Because of the high concentration of ATP in cells and in the refolding experiments, I treat this reaction as irreversible. The reaction proceeds in three steps: (1) dissociation of ADP, (2) binding of ATP, and (3) conformational change of Hsp70 from the closed conformation in the ADP-state to the open conformation in the ATP-state. The conformational equilibrium between the open and closed conformations may be influenced by Hsp40 binding to Hsp7049, but this effect is not considered in my model for simplicity and lack of experimental parameters. In the absence of the nucleotide exchange factor, the rate limiting step in the reaction is the dissociation of ADP, with the rate constant kd,ADP, whereas when catalyzed by the NEF, the rate limiting step is the conformational change, with rate constant kC29,50. The overall rate of reaction at a given NEF concentration, [E], is then approximately

$${k}_{e}([E])=\frac{{K}_{e}}{1+{K}_{e}}{k}_{C}+\frac{1}{1+{K}_{e}}{k}_{d,ADP},$$
(13)

where \({K}_{e}\equiv {k}_{a,E\cdot C}\cdot [E]/({k}_{d,E\cdot C}+{k}_{C})\), with ka,E·C and kd,E·C being the association and dissociation rates of NEF binding to Hsp70. The temperature dependence of kC for DnaK has been determined to satisfy the Arrhenius equation: \({k}_{C}(T)={k}_{C}^{(0)}\exp (\,\,-\,{E}_{a}/(RT))\), where R= 8.314 J/mol/K is the gas constant.

Solving the kinetic equations

To simplify the calculations of refolding kinetics, I make the approximation that the solution concentrations of Hsp70, Hsp40, and NEF remain constant throughout the refolding process, which is true if they are in large excess of the substrate-bound chaperone, cochaperone, and NEF. Under this approximation, refolding kinetics is described by a set of linear ordinary differential equations, which are solved by the technique of eigenvalue decomposition of the rate matrix.
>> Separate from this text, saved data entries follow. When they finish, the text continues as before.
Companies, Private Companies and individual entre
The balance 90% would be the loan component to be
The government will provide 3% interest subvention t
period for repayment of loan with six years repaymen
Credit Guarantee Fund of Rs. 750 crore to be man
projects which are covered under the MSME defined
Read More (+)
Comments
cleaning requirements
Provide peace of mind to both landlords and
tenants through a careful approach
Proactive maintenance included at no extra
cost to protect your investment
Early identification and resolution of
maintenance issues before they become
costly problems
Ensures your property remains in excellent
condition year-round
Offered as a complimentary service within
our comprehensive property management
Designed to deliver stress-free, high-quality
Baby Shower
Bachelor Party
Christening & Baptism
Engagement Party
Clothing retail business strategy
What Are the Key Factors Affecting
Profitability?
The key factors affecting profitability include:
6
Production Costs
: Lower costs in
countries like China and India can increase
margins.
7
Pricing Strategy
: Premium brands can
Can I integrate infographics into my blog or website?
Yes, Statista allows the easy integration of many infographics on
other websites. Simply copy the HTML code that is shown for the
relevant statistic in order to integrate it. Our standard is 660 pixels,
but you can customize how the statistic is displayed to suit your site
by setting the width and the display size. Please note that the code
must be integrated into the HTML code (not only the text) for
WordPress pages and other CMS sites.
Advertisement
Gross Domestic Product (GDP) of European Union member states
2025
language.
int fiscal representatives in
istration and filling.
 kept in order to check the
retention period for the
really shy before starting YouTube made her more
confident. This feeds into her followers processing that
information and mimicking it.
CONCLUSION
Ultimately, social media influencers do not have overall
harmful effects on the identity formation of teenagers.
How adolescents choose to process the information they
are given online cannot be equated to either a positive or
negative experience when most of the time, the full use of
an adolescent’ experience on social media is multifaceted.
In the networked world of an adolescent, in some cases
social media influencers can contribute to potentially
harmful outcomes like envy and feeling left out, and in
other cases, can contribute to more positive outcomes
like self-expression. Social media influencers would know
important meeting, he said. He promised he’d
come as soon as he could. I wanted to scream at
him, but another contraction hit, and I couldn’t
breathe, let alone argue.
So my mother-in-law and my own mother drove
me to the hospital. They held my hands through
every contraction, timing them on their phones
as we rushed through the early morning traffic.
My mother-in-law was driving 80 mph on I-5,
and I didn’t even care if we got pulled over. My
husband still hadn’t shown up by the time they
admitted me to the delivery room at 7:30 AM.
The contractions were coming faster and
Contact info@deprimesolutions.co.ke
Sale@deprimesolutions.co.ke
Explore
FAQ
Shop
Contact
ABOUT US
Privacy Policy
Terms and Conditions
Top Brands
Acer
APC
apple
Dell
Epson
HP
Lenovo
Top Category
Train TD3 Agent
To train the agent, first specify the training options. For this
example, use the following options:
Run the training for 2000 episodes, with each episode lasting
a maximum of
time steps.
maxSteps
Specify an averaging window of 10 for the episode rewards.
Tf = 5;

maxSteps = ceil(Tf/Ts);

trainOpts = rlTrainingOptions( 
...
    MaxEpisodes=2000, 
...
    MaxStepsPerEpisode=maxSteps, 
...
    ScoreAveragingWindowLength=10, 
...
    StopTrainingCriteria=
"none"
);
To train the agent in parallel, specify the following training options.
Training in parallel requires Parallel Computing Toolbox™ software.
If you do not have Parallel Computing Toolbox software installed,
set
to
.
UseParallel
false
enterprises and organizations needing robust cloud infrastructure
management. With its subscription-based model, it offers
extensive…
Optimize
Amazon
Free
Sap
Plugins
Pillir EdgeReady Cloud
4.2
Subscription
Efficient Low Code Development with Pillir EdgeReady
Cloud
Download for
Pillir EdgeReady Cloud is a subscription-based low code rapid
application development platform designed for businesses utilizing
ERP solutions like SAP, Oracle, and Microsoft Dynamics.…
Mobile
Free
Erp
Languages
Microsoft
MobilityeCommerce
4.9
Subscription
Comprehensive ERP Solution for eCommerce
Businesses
This simplification allows quick and robust fitting of the folding kinetic parameters to the experimental refolding data. The steady state calculations do not use this approximation.

Proof that without cochaperones Hsp70 cannot alter the population ratio between the native and the misfolded states

Consider a hypothetical, single-conformation substrate s and a reference reaction cycle of chaperone binding (\(s+C\cdot X\rightleftharpoons s\cdot C\cdot X\) for X = ATP, ADP), ATP hydrolysis (s· C · ATP → s · C · ADP + Pi), and nucleotide exchange (s · C · ADP + ATP → s · C · ATP + ADP), where the ATP-bound and ADP-bound chaperones bind to s with the rate constants \({k}_{a,C\cdot ATP}^{(0)}\) and \({k}_{a,C\cdot ADP}^{(0)}\), respectively. Let q, qC·ATP and qC·ADP be the fractions of the hypothetical substrate that are chaperone-free (s), bound to an ATP-bound chaperone (s · C · ATP), and bound to an ADP-bound chaperone (s · C · ADP), respectively, at the steady state of this reaction cycle. For the real substrate in Hsp70-mediated folding, let fS and fS·C·X (X = ATP, ADP) be the fractions of the free and the C · X-bound substrates in conformation S, and let fS,eq be the fraction of the substrate in conformation S at the folding equilibrium in the absence of the chaperones. It can be verified that

$${f}_{S}={Q}^{-1}{f}_{S,eq}q$$
(14)
$${f}_{S\cdot C\cdot X}={Q}^{-1}{f}_{S,eq}{n}_{C}^{(S)}{q}_{C\cdot X},\text{for}\,X=ATP,ADP$$
(15)

where

$$Q=\sum _{S}{f}_{S,eq}(q+{n}_{C}^{(S)}({q}_{C\cdot ATP}+{q}_{C\cdot ADP}))\,,$$
(16)

are the steady state solutions to the kinetic equations, given the condition of thermodynamic cycle closure in equation (8). Thus the ratio \({f}_{S}/{f}_{S\text{'}}={f}_{S,eq}/{f}_{{S}^{\text{'}},eq}\) is not altered by the chaperone, despite the free energy expenditure of ATP hydrolysis. This holds true for all numbers of intermediate states, so long as the ATP hydrolysis and the nucleotide exchange rates of the chaperone do not depend on the conformational state of the bound substrate.